:: Texto proporcionado ::

Año 42 de la Era cristiana. Estamos en el equinoccio de primavera. La Iglesia recién nacida, sufre per­secución, sangre y terror. Herodes, para agradar a los judíos, ha degollado a Santiago. Pedro está en la cárcel. Los cris­tianos velan y oran en la ansiedad. Ya son tantos, que no caben en un solo cenáculo. Se reúnen por grupos en las casas más espaciosas y hospita­larias, como ésta, situada cerca de la Torre Antonia, que es la prisión donde Pedro está encarcelado, que es la misma en la que Jesús estuvo apresado. Son las tres de la mañana. Los cristianos recitan salmos, rezan afligidos la oración del Padre Nuestro, comentan preocupados con el pensamiento en la cárcel de Pedro. Toda la Iglesia está rezando por él. En esto, llaman a la puerta y la inquietud se convierte en miedo. Sale a abrir la criada Rodé, rosa en griego. Sin abrir la puerta, regresa llena de alegría, y les susurra: "Es Pedro." Siguen golpeando la puerta. Rode abre y allí está Pedro embozado en su manto. Entra, toma resuello y cuenta que el ángel le ha librado, besa a los hermanos, y se aleja de la ciudad huyendo del peligro de su búsqueda cuando se alerten de su celda vacía en la cárcel. Probablemente se va a Antioquía. Otros sostienen que a Roma.

Allí está Juan Marcos, vive allí. Está en su casa. Casa con prestigio, fe y “agape”, amor, caridad. Tiene una sala amplia y bien amueblado. Es la casa de María, madre de Juan Marcos. Un hogar judio, pero con gustos helenizantes. Aquel muchacho joven tiene dos nombres, Juan para los judíos, sus compatriotas, y Marcos para los grecorromanos, desciende de Chipre. Allí tiene familia, y el chipriota Bernabé es primo suyo. También habla griego, lo que le será muy útil para difundir el evangelio, cuando acompañe a Pablo y Bernabé en la primera misión por las ciudades de Asia. Él no predica. Le han encargado la administración, recibe las limosnas, busca alojamiento, paga los gastos y ayuda a los misioneros. Al llegar a Perge de Panfilia, Pablo decide viajar más a dentro, atravesando la cordillera del Taurus, lo que suponía un cambio en todos los sentidos. Había que pasar de Tarso y Antioquía de Siria, situadas a 80 metros sobre el nivel del mar, a Antioquía de Pisidia con una altura de 1200 metros, con escasa provisión de víveres, pan duro mojado en agua, un puñado de aceitunas, y lo que ofrecía la naturaleza. Tal vez su timidez joven no llegó a congeniar con la audacia de Pablo. Tal vez se ha sentido molesto porque su primo Bernabé ha perdido la iniciativa que ha recaido ya en Pablo, le deja y se vuelve a Jerusalén, preocupado también por estar tanto tiempo sin noticias de su madre. Añora su casa, sus comodidades, su vida tranquila, frente a los peligros que acechan a los misioneros intrépidos, peligros en el mar, peligros de ladrones, peligros en las altas montañas. Se embarcó para Cesarea y de allí a Jesusalén. Marcos venció más tarde este acceso de flaqueza juvenil y se convirtió en valioso colaborador de Pablo en la cárcel Mamertina en Roma, “el hombre muy útil para el ministerio” (2 Tm 4, 11).

:: Enunciado del ejercicio ::
Responda brevemente, a partir del texto proporcionado, las siguientes preguntas:
1. ¿Qué hora es mientras los cristianos rezan en la casa cercana a la Torre Antonia?
2. ¿Qué significa en griego el nombre de la criada que sale a abrir la puerta?
3. ¿Qué parentesco tiene Bernabé con Juan Marcos?
Los datos no guardan relación alguna con el texto proporcionado.

:: Material proporcionado ::
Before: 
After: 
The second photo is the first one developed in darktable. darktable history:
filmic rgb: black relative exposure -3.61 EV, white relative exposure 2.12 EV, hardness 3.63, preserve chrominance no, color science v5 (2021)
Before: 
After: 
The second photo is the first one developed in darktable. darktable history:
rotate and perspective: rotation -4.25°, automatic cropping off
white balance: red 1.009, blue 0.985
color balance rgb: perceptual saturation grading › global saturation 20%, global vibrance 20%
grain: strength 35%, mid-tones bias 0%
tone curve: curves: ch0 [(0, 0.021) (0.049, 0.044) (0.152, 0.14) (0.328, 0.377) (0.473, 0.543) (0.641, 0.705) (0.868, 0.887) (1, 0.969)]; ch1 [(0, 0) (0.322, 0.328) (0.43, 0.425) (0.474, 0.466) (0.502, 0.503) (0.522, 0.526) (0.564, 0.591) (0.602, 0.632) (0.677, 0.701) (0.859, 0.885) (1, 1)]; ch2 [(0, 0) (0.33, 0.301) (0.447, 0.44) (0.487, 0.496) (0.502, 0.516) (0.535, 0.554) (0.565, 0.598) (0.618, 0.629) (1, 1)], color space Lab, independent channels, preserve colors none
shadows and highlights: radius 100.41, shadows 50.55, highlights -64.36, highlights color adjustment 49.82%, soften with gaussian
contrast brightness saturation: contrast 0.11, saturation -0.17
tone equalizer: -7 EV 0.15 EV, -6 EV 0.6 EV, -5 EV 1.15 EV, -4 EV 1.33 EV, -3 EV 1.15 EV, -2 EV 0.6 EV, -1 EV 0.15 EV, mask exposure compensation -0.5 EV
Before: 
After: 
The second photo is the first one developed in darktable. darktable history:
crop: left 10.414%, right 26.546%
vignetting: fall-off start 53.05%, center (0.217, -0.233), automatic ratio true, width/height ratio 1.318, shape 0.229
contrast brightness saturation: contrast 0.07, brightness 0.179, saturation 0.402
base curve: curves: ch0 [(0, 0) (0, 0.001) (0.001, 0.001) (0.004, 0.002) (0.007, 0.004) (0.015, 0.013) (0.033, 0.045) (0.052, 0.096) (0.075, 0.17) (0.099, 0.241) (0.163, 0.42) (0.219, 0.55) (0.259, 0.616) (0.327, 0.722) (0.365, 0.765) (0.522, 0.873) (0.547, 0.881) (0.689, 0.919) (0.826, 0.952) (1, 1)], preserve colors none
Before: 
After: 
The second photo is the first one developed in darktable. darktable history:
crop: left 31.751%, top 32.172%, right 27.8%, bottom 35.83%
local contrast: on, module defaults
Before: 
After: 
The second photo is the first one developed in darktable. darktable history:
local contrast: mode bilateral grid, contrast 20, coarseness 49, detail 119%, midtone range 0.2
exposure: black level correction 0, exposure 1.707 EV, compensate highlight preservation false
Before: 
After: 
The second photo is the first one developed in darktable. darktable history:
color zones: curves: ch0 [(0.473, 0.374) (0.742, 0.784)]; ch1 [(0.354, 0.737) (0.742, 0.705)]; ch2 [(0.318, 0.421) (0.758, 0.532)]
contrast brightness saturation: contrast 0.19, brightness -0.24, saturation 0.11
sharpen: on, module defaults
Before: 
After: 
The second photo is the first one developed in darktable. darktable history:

:: Solución ::
1. Son las tres de la mañana.
2. Significa «rosa».
3. Bernabé es primo de Juan Marcos.